E por falar em mídia, Senhor Presidente, eu vi na Band-News algum tempo atrás o resultado de uma pesquisa sobre liberdade de imprensa no mundo onde o Brasil ocupava a 46a posição (salvo engano) no ranking mundial. Confesso que tomei um grande susto, e só depois de muito refletir cheguei à conclusão de que o problema não está em qualquer tipo de censura exercida pelo atual governo contra os meios de comunicação, mas, muito pelo contrário, no controle da informação exercido por uma dezena de famílias abastadas que são as donas das redes de televisão e de rádio que cobrem todo o território nacional, e donas dos jornais e das revistas que circulam do Oiapoque ao Chuí.

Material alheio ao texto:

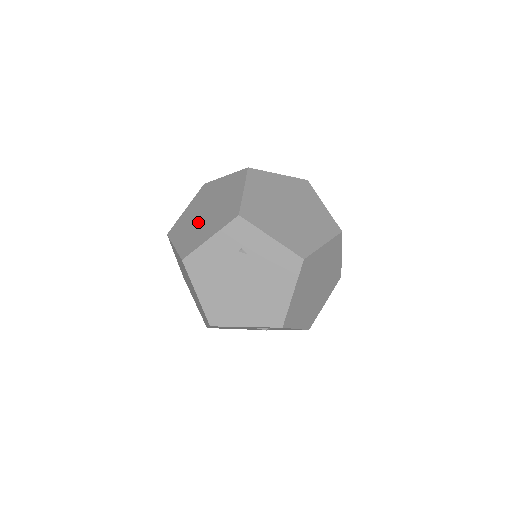
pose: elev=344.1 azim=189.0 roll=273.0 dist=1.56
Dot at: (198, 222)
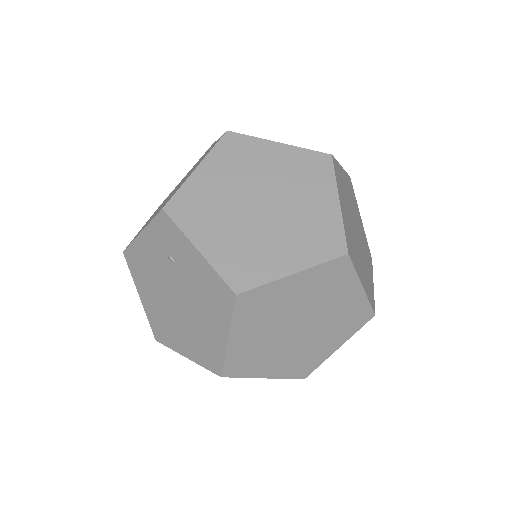
Dot at: (164, 202)
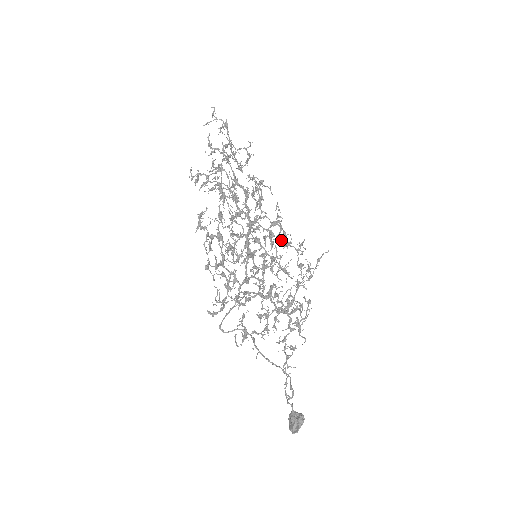
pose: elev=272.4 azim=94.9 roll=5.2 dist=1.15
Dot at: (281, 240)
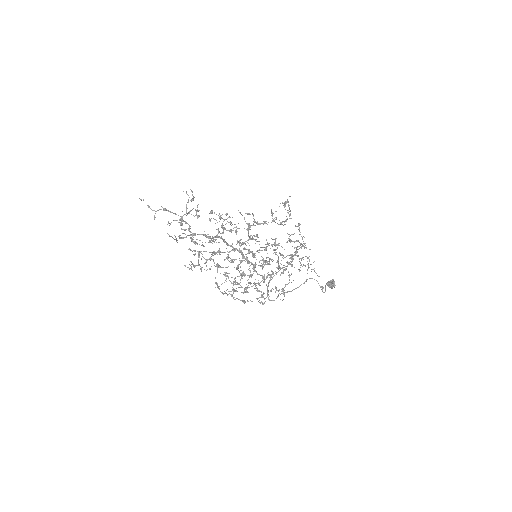
Dot at: occluded
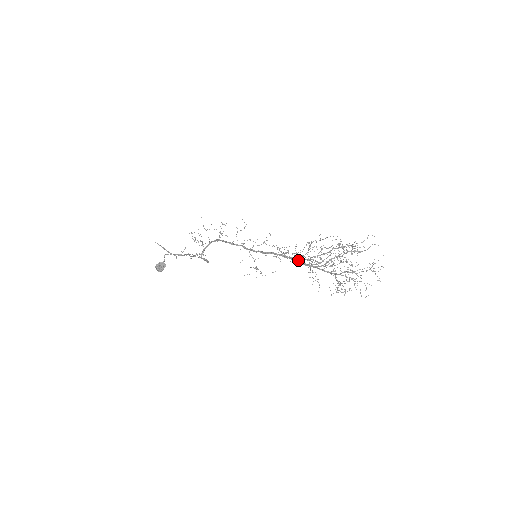
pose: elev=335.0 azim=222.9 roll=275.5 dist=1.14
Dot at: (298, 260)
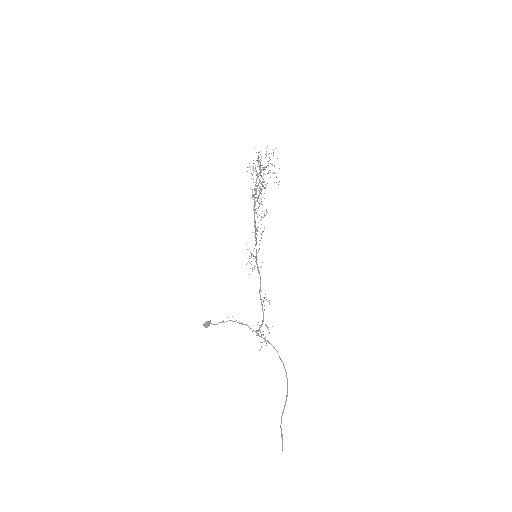
Dot at: (254, 209)
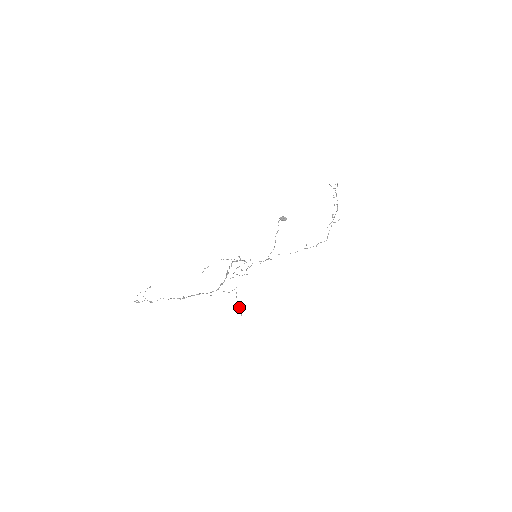
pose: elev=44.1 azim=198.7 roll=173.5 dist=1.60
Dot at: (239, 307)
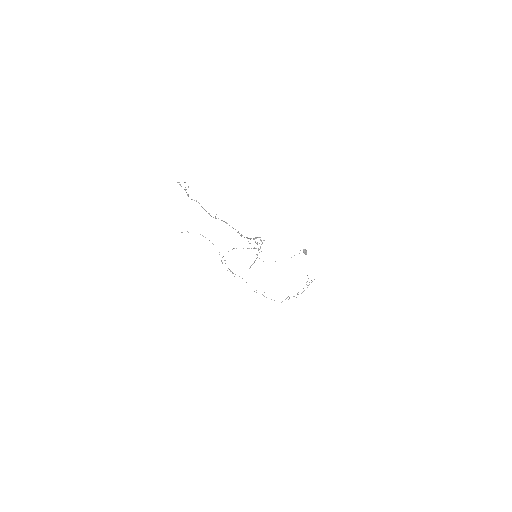
Dot at: occluded
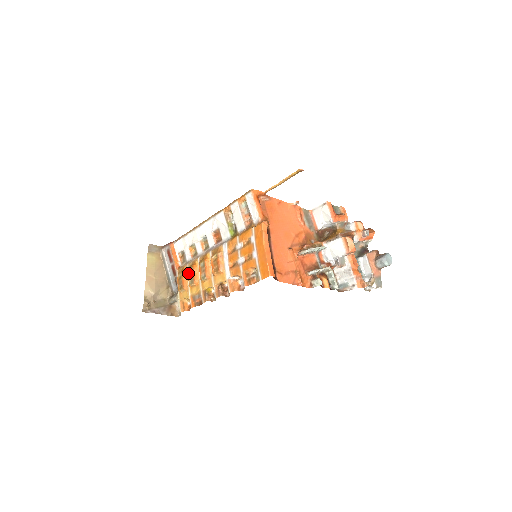
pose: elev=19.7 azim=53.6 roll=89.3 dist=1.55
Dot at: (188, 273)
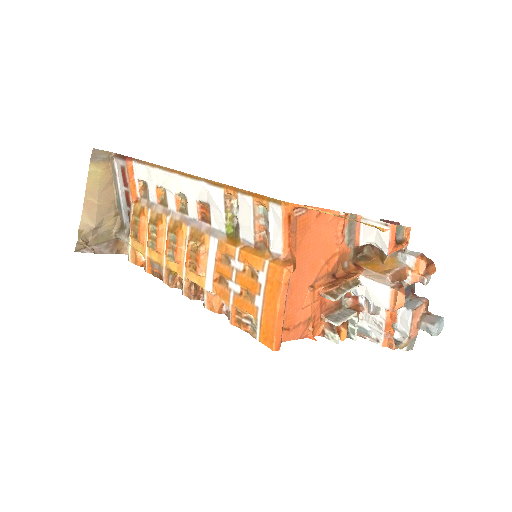
Dot at: (149, 229)
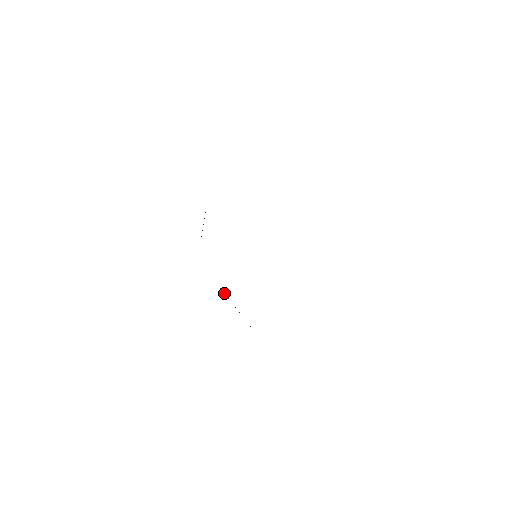
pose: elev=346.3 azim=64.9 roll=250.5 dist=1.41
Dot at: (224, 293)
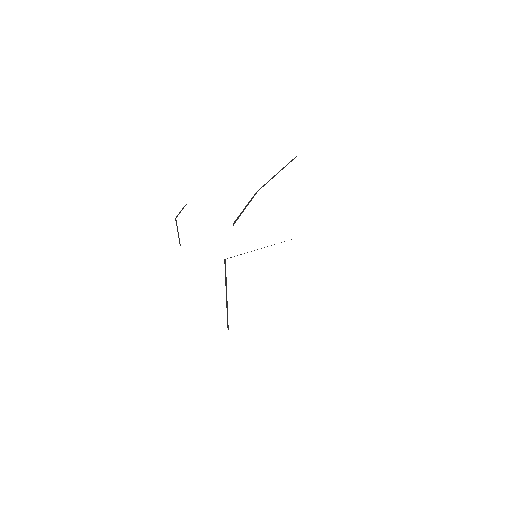
Dot at: (225, 271)
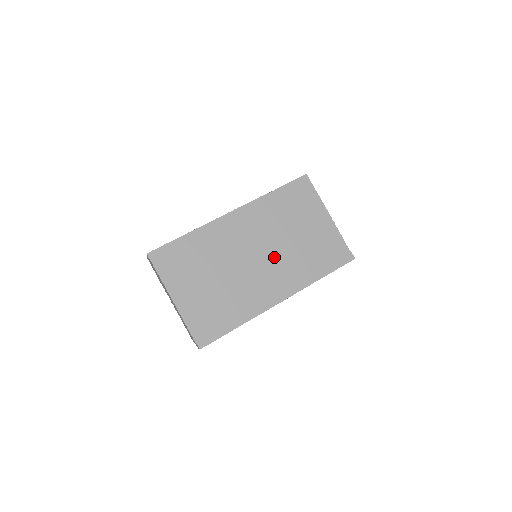
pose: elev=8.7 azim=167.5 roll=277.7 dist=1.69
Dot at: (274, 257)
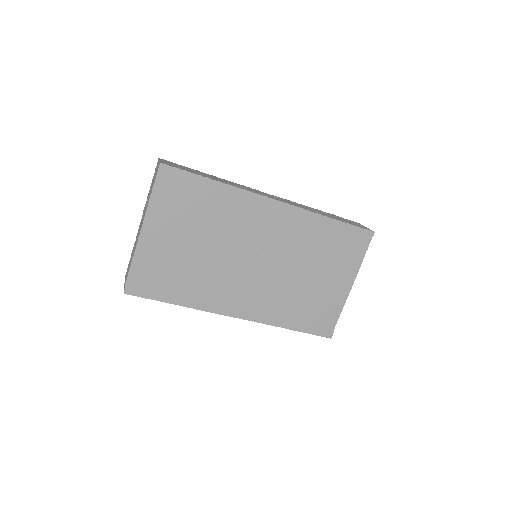
Dot at: (270, 276)
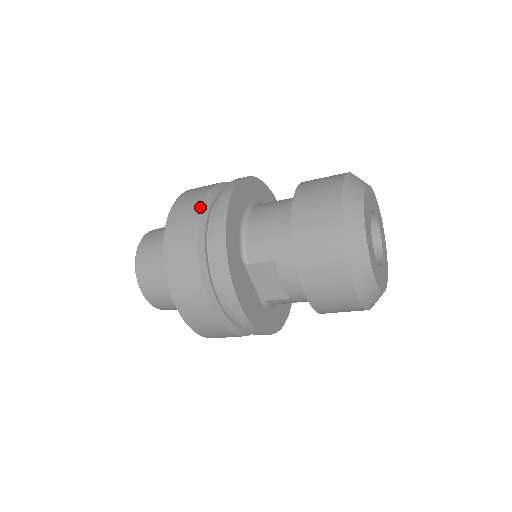
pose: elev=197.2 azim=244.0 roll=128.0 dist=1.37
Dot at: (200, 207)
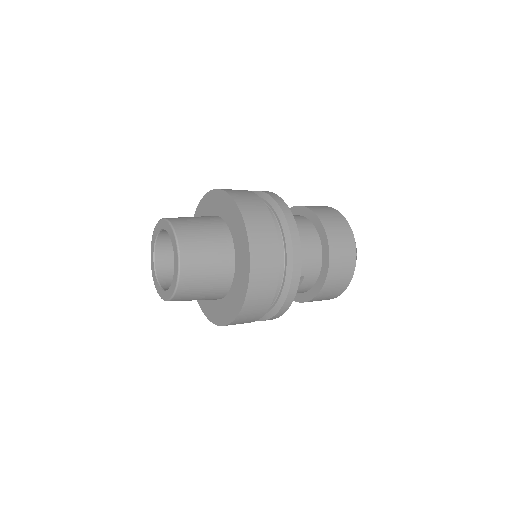
Dot at: (276, 234)
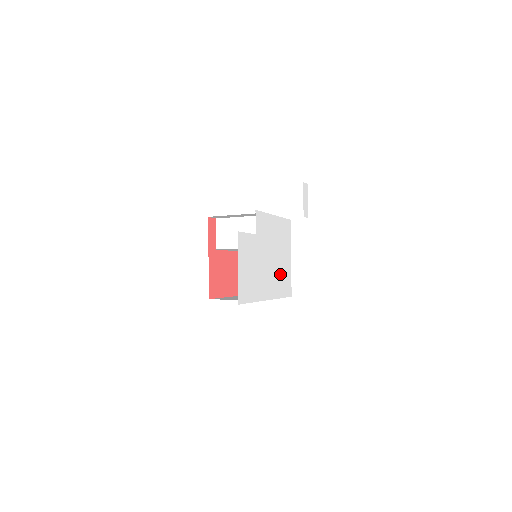
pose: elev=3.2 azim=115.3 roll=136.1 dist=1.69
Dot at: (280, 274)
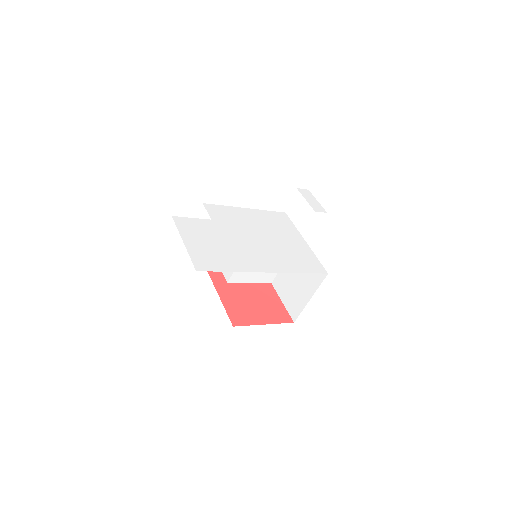
Dot at: (286, 253)
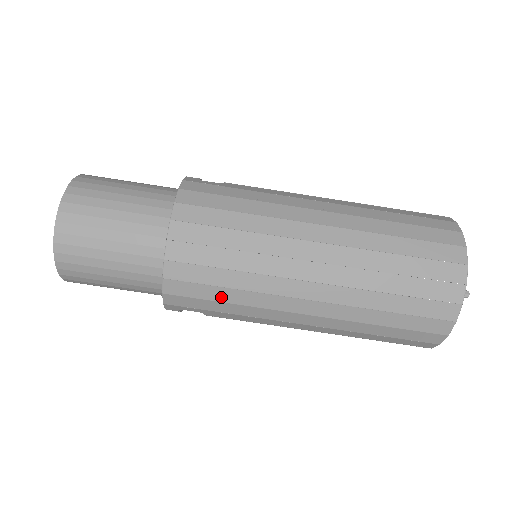
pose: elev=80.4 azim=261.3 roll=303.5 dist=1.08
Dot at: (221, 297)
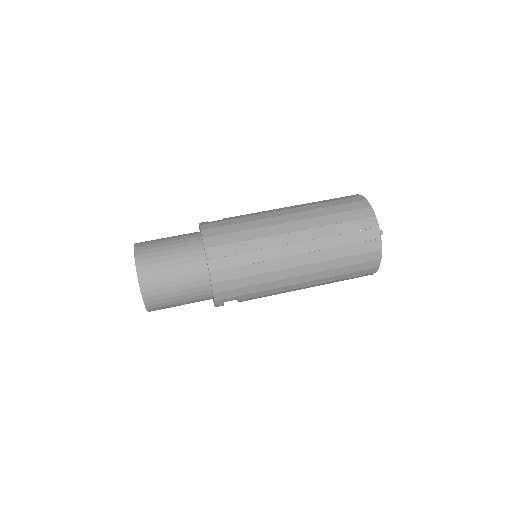
Dot at: (248, 283)
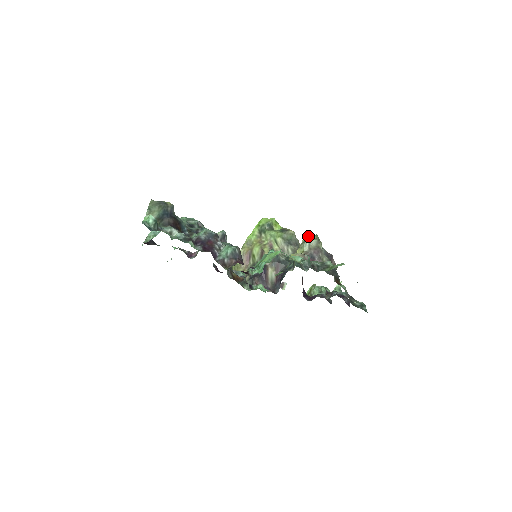
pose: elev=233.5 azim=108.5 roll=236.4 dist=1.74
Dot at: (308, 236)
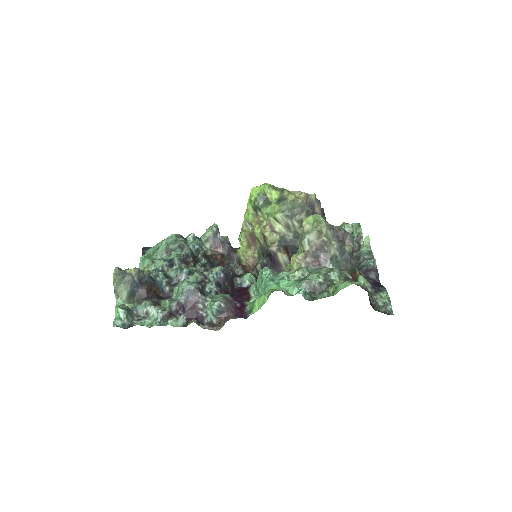
Dot at: (306, 223)
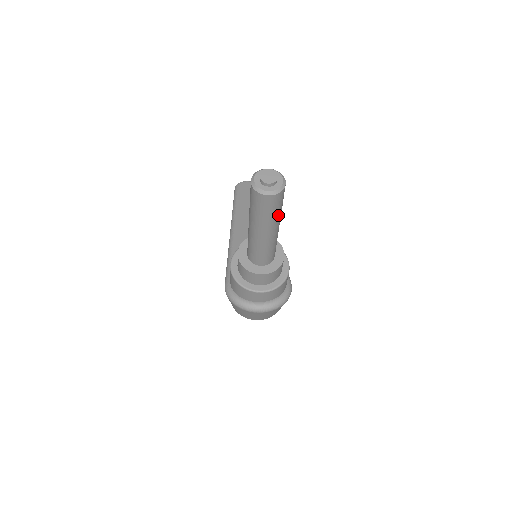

Portanto, a falta de liberdade sugerida pela citada pesquisa consiste exatamente no controle da ‘verdade’ por uma dezena de ‘iluminados’, os quais fazem a cabeça do cidadão comum e que se comportam de maneira muito semelhante na difusão daqueles fatos que flagelam a humanidade: basta ver apenas um dos telejornais para se ter uma idéia, ainda que distorcida, do que está acontecendo, por exemplo, na guerra do Iraque, já que a maioria dos corajosos discípulos de Gutenberg, encastelados nos refrigerados escritórios de suas empresas, se limitam a traduzir as informações fornecidas pelo Pentágono. Em contraste ao que acontece por aqui, onde a concessão para a ‘exploração’ de emissoras de rádio e televisão é política e feita em troca de apoio para eleições vindouras, lembro-me de um episódio ocorrido em Montpellier, na França, onde o dono de uma rede de supermercados queria explorar um canal de televisão local. Então, a comunidade citadina questionou o acúmulo de poder que aquele ato implicaria e a concessão foi negada. Portanto, não é à toa que quando me falam em democracia no Brasil eu sinto uma grande vontade de rir, porque democracia não significa apenas eleições periódicas para presidência da república e outros cargos públicos. Democracia, Senhor Presidente, começa, como diria o sábio Millôr Fernandes, ‘com três refeições por dia.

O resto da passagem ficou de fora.